FluffySocks0 · 27/11/2022 15:44

I know what you mean op, there is an expectation of what Christmas should be and if yours isn't like that then it can leave you feeling a bit lonely.

My Christmas is very similar to yours, spent just with my DH. We're childless (not by choice) and I have family but the relationship I have with them isn't very close so we don't do the big get together thing during holidays.

We put up a tree and exchange presents on Christmas morning, then we just enjoy a relaxing day eating, drinking and watching Christmas movies. I actually enjoy Christmas a lot more now than I used to.

I sympathize with you, but I think you should try to reframe how you think of Christmas if possible and just enjoy it in your own way :)

CarefreeMe · 27/11/2022 15:48

That’s so sad.

I don’t think movies and Xmas adverts help when it’s all big families and lovely and cosy.

I have a bigger extended family and Xmas is honestly hell.
I dread it every year and have anxiety from October onwards.

I tried spending it at home with just me and my DC but my mum will come and bang on the door saying that I’m ruining everyone’s Xmas and then I get the blame that everyone’s in a bad mood - so the grass isn’t always greener.

My friend works at a church and often shares her Christmas with lots of different people, many of which would have been alone and it always sounds lovely.

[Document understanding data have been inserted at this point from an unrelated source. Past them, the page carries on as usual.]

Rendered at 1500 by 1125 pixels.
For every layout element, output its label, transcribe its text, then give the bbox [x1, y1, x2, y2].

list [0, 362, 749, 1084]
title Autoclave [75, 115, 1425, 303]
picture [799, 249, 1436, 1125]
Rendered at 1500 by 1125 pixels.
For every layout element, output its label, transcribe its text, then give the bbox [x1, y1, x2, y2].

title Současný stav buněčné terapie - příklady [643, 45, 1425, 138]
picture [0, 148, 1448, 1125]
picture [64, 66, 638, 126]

The cruise above sounds amazing too!

Nevermind31 · 27/11/2022 15:48

I think Christmas bell gs to kids.
for adults, especially with kids, there is a lot of planning, cleaning, screaming, arguments etc.
I get what you are saying about being secluded - because absolutely nothing is open on Christmas Day it feels as everyone is having a great time elsewhere.
since you have no blood family left… either find others in the same position and celebrate together, book a holiday somewhere else, or congratulate yourself to your absolutely lovely sounding Christmas.
or volunteer

GreenFingersWouldBeHandy · 27/11/2022 15:49

I'd say Christmas belongs to the church, but unfortunetly the plastic tat and tinsel brigade would disagree with that. You MUST have fun, you MUST have too much to eat, you MUST have too much to drink... al rubbish.

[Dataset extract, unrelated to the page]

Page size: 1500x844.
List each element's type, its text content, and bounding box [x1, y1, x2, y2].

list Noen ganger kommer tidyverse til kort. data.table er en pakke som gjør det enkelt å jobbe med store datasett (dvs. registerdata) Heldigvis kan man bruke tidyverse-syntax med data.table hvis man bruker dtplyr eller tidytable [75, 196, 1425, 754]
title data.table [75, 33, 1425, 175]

Have you thought about volunteering on Christmas Day? Lots of places do a Christmas lunch for OAPs living on their own. It's very rewarding.

I don't really celebrate Christmas much as I lost my Dad and both Grandfathers cdays before Christmas over the years. So I often don't feel very 'Christmassy' Especially when people start putting up decorations in November.

But there's no reason to feel lonely; reach out to friends... There is plenty to get involved in within your community.

His family is involved in the church all. What's left of mine isn't. So we just do what we want really. Last year I was so ill, it was a nothing. The year before that, his house flooded, so that was nothing too. And the two years before that I volunteered as preciously mentioned.

This year me and my DP are planning on similar to you if its a nice morning, then battening down the hatches, cooking dinner and playing games. Can't wait.